Shifting societal needs were always a constant in the history of mankind, therefore as they continue to evolve and shape our social norms and built environment, we will need to adapt and educate ourselves to respond to them, alongside the climate urgency.

Wars and global population displacement are having an impact and need to be taken into account- having said that, what shapes us and our profession always was and will be resilience and the ability to problem solve, whilst keeping an optimistic outlook.

 

Joe Cliggott

Joe Cliggott

Office Director

HKS

 

Designers and Architects have always been critical thinkers, and these shifts will only demand more on those that can think, that can draw on lived experiences and knowledge and decipher truth from fiction. The profession still requires craft and attention to detail. Ultimately, building still fulfills a basic need of shelter, and design elevates it to art.

 

Teresa Telander

Teresa Telander

Director of Operations

Woodhull

 

Never stop learning and evaluating! More than ever, we find ourselves in an environment where we must navigate a wide range of skills and considerations that are beyond formal architectural training. Bouncing ideas off peers, whether within your practice or competing practices, helps with all of this. We are part of one formal and a few informal peer groups and gain a lot from this sort of open sharing.

 

John Morgan

John Morgan

Director

Leonard Design

 

According to the super clever people at PwC “The AI Revolution, it’s a people thing” – it is NOT about replacing people – it IS about up-skilling your team. Architects and Designers must embrace AI .. learn new skills … and also “throw away old skills” ( which I know is very hard to do after you have invested SO much time and effort in learning ) but we need to get used to this, as this rate of change will only increase. Exciting times ahead !

 

Magnus Strom

Magnus Strom

Founder and Creative Director

Strom Architects

Common sense and curiosity. I see a world that is reliant on software, and AI moving in quickly. Having the common sense to see the wider issues and impact is something I see being missed time and time again. There needs to be an understanding that AI is a tool, and we need to capitalise on how we use the tools.

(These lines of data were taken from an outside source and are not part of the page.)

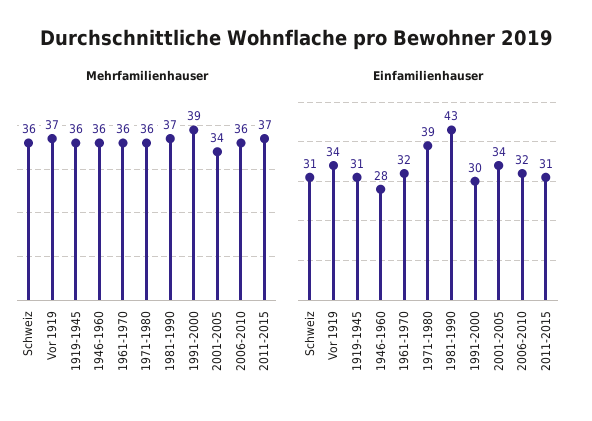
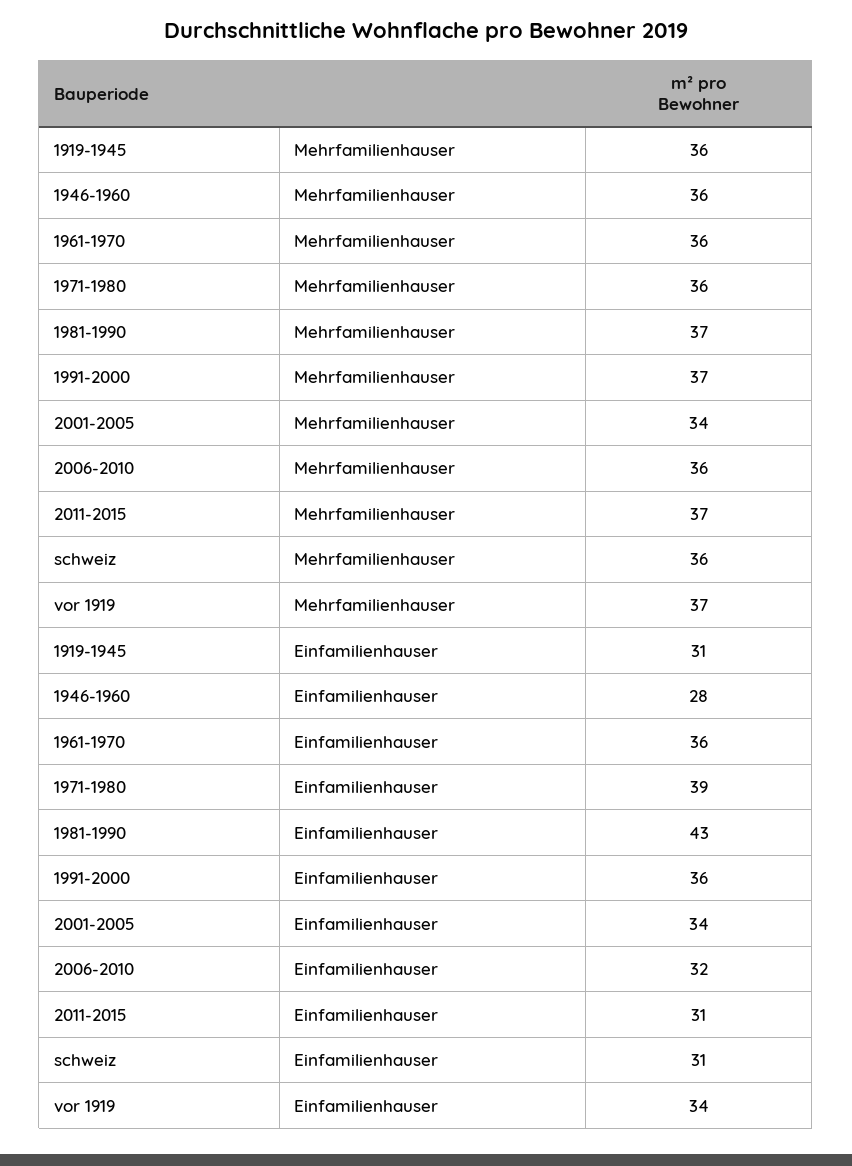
  {
    "Mehrfamilienhauser": {
      "Schweiz": 36,
      "Vor 1919": 37,
      "1919-1945": 36,
      "1946-1960": 36,
      "1961-1970": 36,
      "1971-1980": 36,
      "1981-1990": 37,
-     "1991-2000": 39,
+     "1991-2000": 37,
      "2001-2005": 34,
      "2006-2010": 36,
      "2011-2015": 37
    },
    "Einfamilienhauser": {
      "Schweiz": 31,
      "Vor 1919": 34,
      "1919-1945": 31,
      "1946-1960": 28,
-     "1961-1970": 32,
+     "1961-1970": 36,
      "1971-1980": 39,
      "1981-1990": 43,
-     "1991-2000": 30,
+     "1991-2000": 36,
      "2001-2005": 34,
      "2006-2010": 32,
      "2011-2015": 31
    }
  }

Successful architects’ practices will learn to navigate this. Niche and specialist firms will thrive, as will the mega practices. I think the run-of-the-mill practices doing average work in residential and educational sectors will struggle.

The niche practices will thrive because, in the high-end market, clients will value the human experience and maybe even imperfection.

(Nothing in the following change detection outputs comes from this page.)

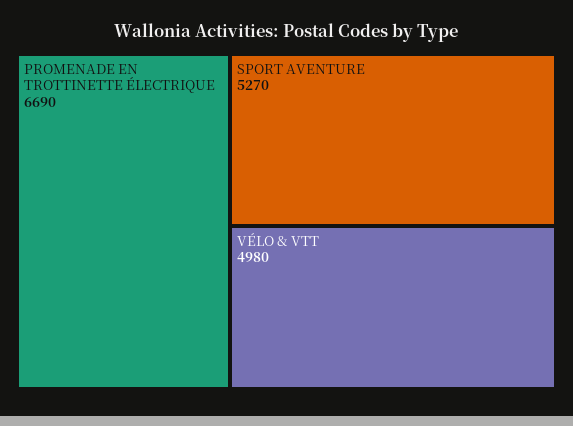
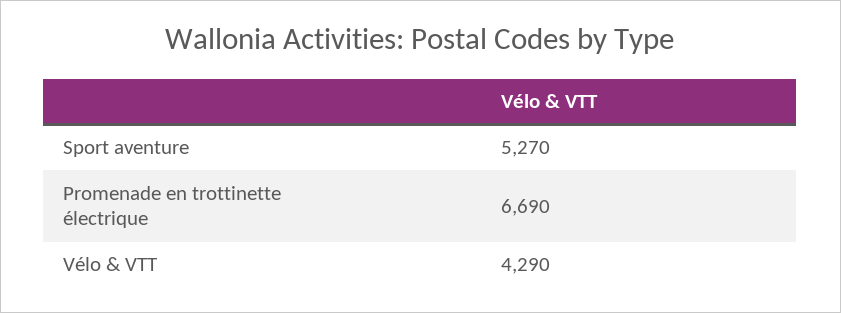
  {
    "PROMENADE EN TROTTINETTE ÉLECTRIQUE": 6690,
    "SPORT AVENTURE": 5270,
-   "VÉLO & VTT": 4980
+   "VÉLO & VTT": 4290
  }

The behemoths will own the tech and be able to hoover up work and churn it out efficiently.

Who knows, we are all speculating. We’ll see so much development over the next 5 to 10 years, and you need to stay curious and learn at pace.

Steven Charlton

Steven Charlton

CEO | Founder

I/O Atelier

Architects and designers must blend new tech with timeless human skills. Learn enough coding so AI can tackle the tedious work and data crunching. Use the time saved to do what only people can: dream, question, empathise.

Feed your creativity with real-life experiences music, travel, food, conversations and turn them into fresh ideas. Design for a carbon-positive, socially fair future. In essence, treat AI as a helpful apprentice while you double down on imagination, curiosity, and care.

 

Philip Gillard

Philip Gillard

Managing Director

Arquitectonica

The role of an architect today, as it always has been, is complex and multi faceted. It reflects a world that has greatly changed, is changing rapidly in an uncertain way, and must address the challenges of that change to create peace and unity between people and their environment.

Richard Fenne

Richard Fenne

Director

Woods Bagot

You have to adopt a strong curiosity about the world, as our ultimate role in society is to help solve the problems that our people, communities and planet face. We are creating the urban environment of the future, so we need to have a deep understanding by soaking up the social, economic and environmental issues around us. Read, listen and look – beyond design and architecture. Be inspired!